Eu estava no pátio e me chamaram.
Senti dor, parecia que arrancavam um pedaço de mim.
São raras as vezes em que uma criança maior permanece no presídio do Distrito Federal, mas acontece.
Ano passado, ficou uma menina até 1 ano e 1 mês, porque o juiz demorou para decidir com quem ela ia ficar. A menina virava e colocava a mão para trás quando a gente chegava.
Era de dar dó lembra a agente penitenciária Carla Monteiro.
As mães presas dão banho, alimentam e levam os filhos para duas horas diárias de banho de sol. O bebê dorme com elas, na cela. Após a partida, o bebê pode ser levado ao presídio uma vez por mês. Visitas semanais são autorizadas só a crianças com mais de 1 ano.
A realidade é diferente em cada presídio brasileiro. Em São Paulo, as mães presas podem ficar com os filhos só até eles completarem 4 meses. No Rio de Janeiro, o tempo máximo é de 6 meses. No Rio Grande do Sul, 3 anos. Na maior parte dos estados, não há regra. Segundo a pesquisa de Rosangela, não há espaços adequados para abrigar as crianças nos presídios.
Faltam leitos, funcionários, assistência médica e educacional.
Os instrumentos legais e normativos de proteção à mãe presa não são cumpridos na maioria dos estados brasileiros é ínfima a existência de berçários nas unidades prisionais, ficando as crianças também nas celas junto a outras mulheres que não necessariamente estão na mesma condição, informa a pesquisa.
(Nos presídios) há insuficiente preocupação com a primeira infância, com dimensões de saúde, educação, emocional e cognitiva de uma criança.

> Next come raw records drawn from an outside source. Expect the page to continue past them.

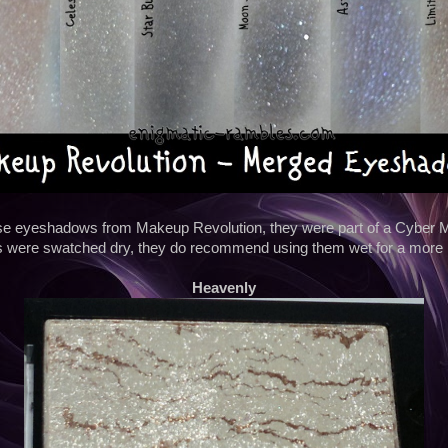
hese eyeshadows from Makeup Revolution, they were part of a Cyber Mo
 were swatched dry, they do recommend using them wet for a more i
Heavenly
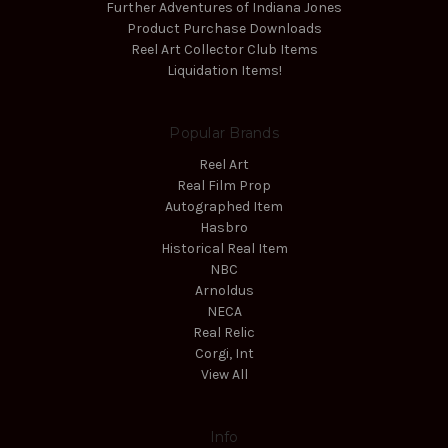
Further Adventures of Indiana Jones
Product Purchase Downloads
Reel Art Collector Club Items
Liquidation Items!
Popular Brands
Reel Art
Real Film Prop
Autographed Item
Hasbro
Historical Real Item
NBC
Arnoldus
NECA
Real Relic
Corgi, Int
View All
Info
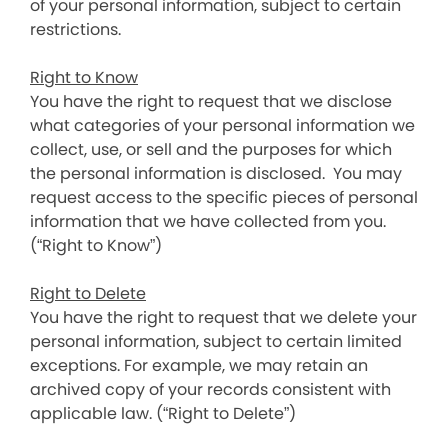
of your personal information, subject to certain
restrictions.
Right to Know
You have the right to request that we disclose
what categories of your personal information we
collect, use, or sell and the purposes for which
the personal information is disclosed. You may
request access to the specific pieces of personal
information that we have collected from you.
(“Right to Know”)
Right to Delete
You have the right to request that we delete your
personal information, subject to certain limited
exceptions. For example, we may retain an
archived copy of your records consistent with
applicable law. (“Right to Delete”)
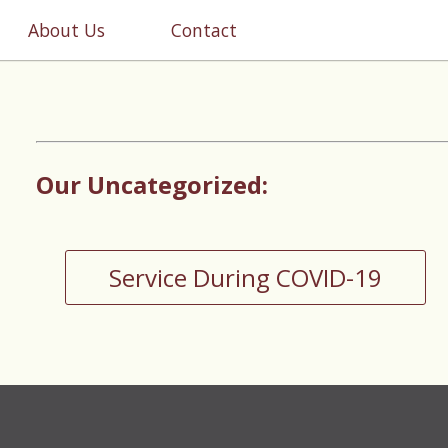
About Us
Contact
Our Uncategorized:
Service During COVID-19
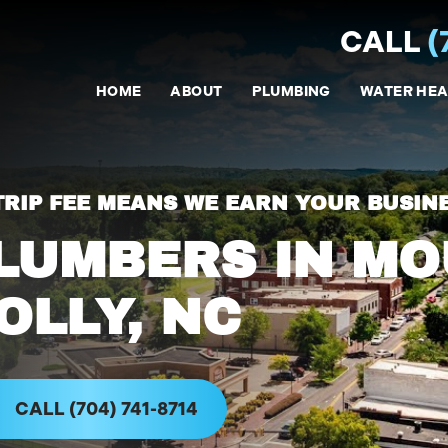
CALL
(
HOME
ABOUT
PLUMBING
WATER HEA
TRIP FEE MEANS WE EARN YOUR BUSIN
LUMBERS IN M
OLLY, NC
CALL (704) 741-8714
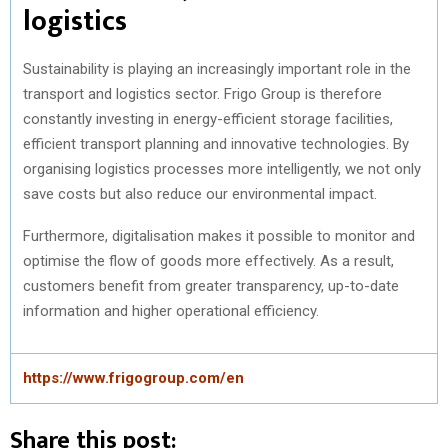
logistics
Sustainability is playing an increasingly important role in the
transport and logistics sector. Frigo Group is therefore
constantly investing in energy-efficient storage facilities,
efficient transport planning and innovative technologies. By
organising logistics processes more intelligently, we not only
save costs but also reduce our environmental impact.
Furthermore, digitalisation makes it possible to monitor and
optimise the flow of goods more effectively. As a result,
customers benefit from greater transparency, up-to-date
information and higher operational efficiency.
https://www.frigogroup.com/en
Share this post:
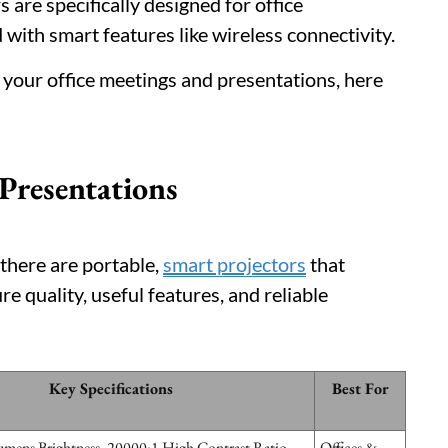
 are specifically designed for office
 with smart features like wireless connectivity.
r your office meetings and presentations, here
 Presentations
there are portable,
smart projectors
that
e quality, useful features, and reliable
Key Specifications
Best For
ens Brightness, 20000:1 High Contrast Ratio,
Offices &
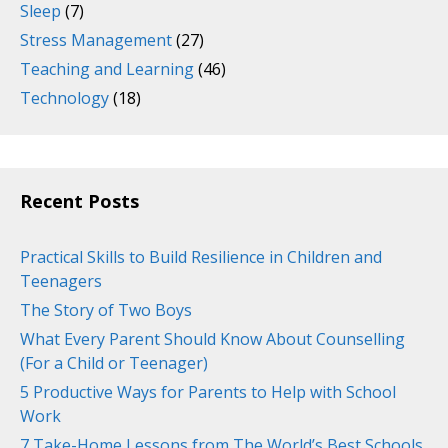
Sleep
(7)
Stress Management
(27)
Teaching and Learning
(46)
Technology
(18)
Recent Posts
Practical Skills to Build Resilience in Children and
Teenagers
The Story of Two Boys
What Every Parent Should Know About Counselling
(For a Child or Teenager)
5 Productive Ways for Parents to Help with School
Work
7 Take-Home Lessons from The World’s Best Schools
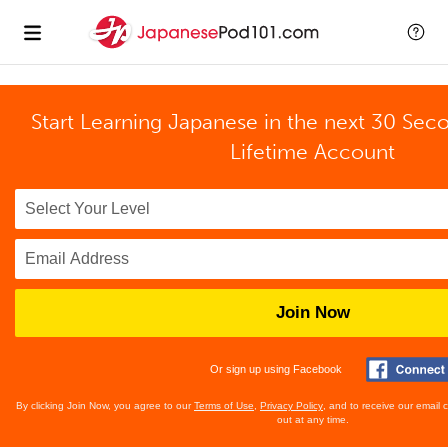
Start Learning Japanese in the next 30 Sec
Lifetime Account
Join Now
Or sign up using Facebook
By clicking Join Now, you agree to our
Terms of Use
,
Privacy Policy
, and to receive our email
out at any time.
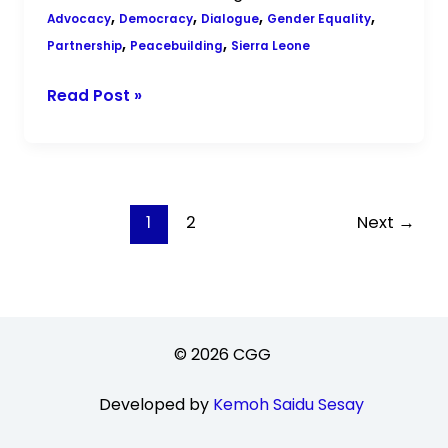
,
,
,
,
Advocacy
Democracy
Dialogue
Gender Equality
,
,
Partnership
Peacebuilding
Sierra Leone
Read Post »
1
2
Next
→
© 2026 CGG
Developed by
Kemoh Saidu Sesay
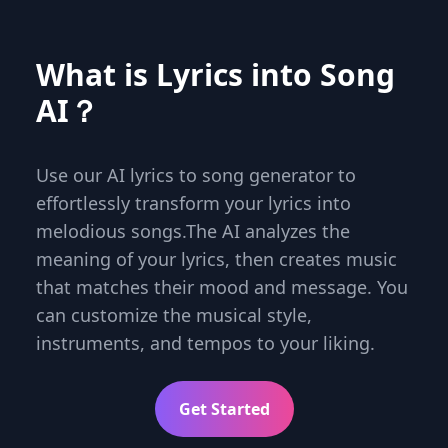
What is Lyrics into Song
AI？
Use our AI lyrics to song generator to
effortlessly transform your lyrics into
melodious songs.The AI analyzes the
meaning of your lyrics, then creates music
that matches their mood and message. You
can customize the musical style,
instruments, and tempos to your liking.
Get Started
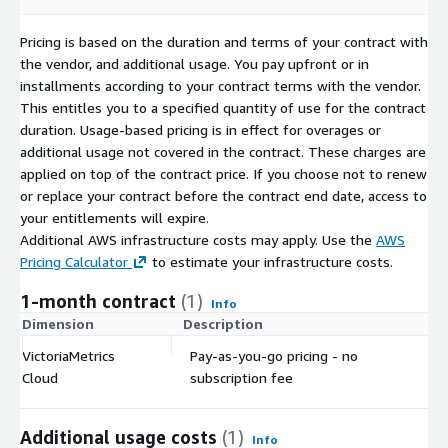
Pricing is based on the duration and terms of your contract with
the vendor, and additional usage. You pay upfront or in
installments according to your contract terms with the vendor.
This entitles you to a specified quantity of use for the contract
duration. Usage-based pricing is in effect for overages or
additional usage not covered in the contract. These charges are
applied on top of the contract price. If you choose not to renew
or replace your contract before the contract end date, access to
your entitlements will expire.
Additional AWS infrastructure costs may apply. Use the
AWS
Pricing Calculator
to estimate your infrastructure costs.
1-month contract
(1)
Info
Dimension
Description
C
VictoriaMetrics
Pay-as-you-go pricing - no
$
Cloud
subscription fee
Additional usage costs
(1)
Info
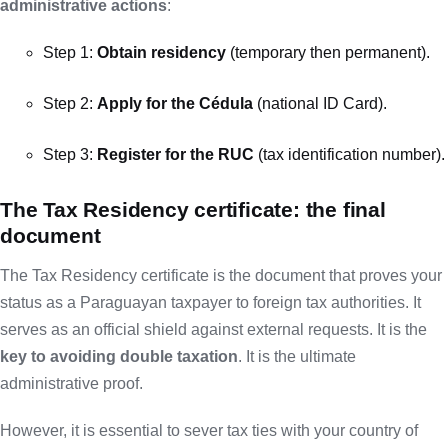
administrative actions
:
Step 1:
Obtain residency
(temporary then permanent).
Step 2:
Apply for the Cédula
(national ID Card).
Step 3:
Register for the RUC
(tax identification number).
The Tax Residency certificate: the final
document
The Tax Residency certificate is the document that proves your
status as a Paraguayan taxpayer to foreign tax authorities. It
serves as an official shield against external requests. It is the
key to avoiding double taxation
. It is the ultimate
administrative proof.
However, it is essential to sever tax ties with your country of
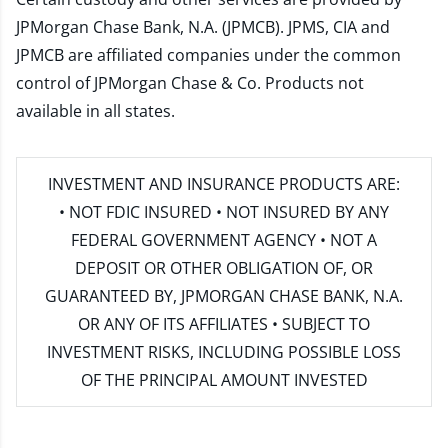
JPMorgan Chase Bank, N.A. (JPMCB). JPMS, CIA and
JPMCB are affiliated companies under the common
control of JPMorgan Chase & Co. Products not
available in all states.
INVESTMENT AND INSURANCE PRODUCTS ARE:
• NOT FDIC INSURED • NOT INSURED BY ANY
FEDERAL GOVERNMENT AGENCY • NOT A
DEPOSIT OR OTHER OBLIGATION OF, OR
GUARANTEED BY, JPMORGAN CHASE BANK, N.A.
OR ANY OF ITS AFFILIATES • SUBJECT TO
INVESTMENT RISKS, INCLUDING POSSIBLE LOSS
OF THE PRINCIPAL AMOUNT INVESTED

Em outro trecho, a pesquisadora mostra como crianças são submetidas ao regime prisional da mãe: As relações de poder formal e informal na prisão são percebidas como favorecimento e/ou dificuldade nas atividades voltadas ao exercício da maternidade, como, por exemplo, negação de banho de sol para crianças. A pesquisa foi feita com dados de 9.631 presidiárias (74,5% do total de presas no país). O novo juiz auxiliar da presidência do Conselho Nacional de Justiça (CNJ), Luciano Losekann, anunciou que o órgão trabalhará para regularizar a situação das crianças.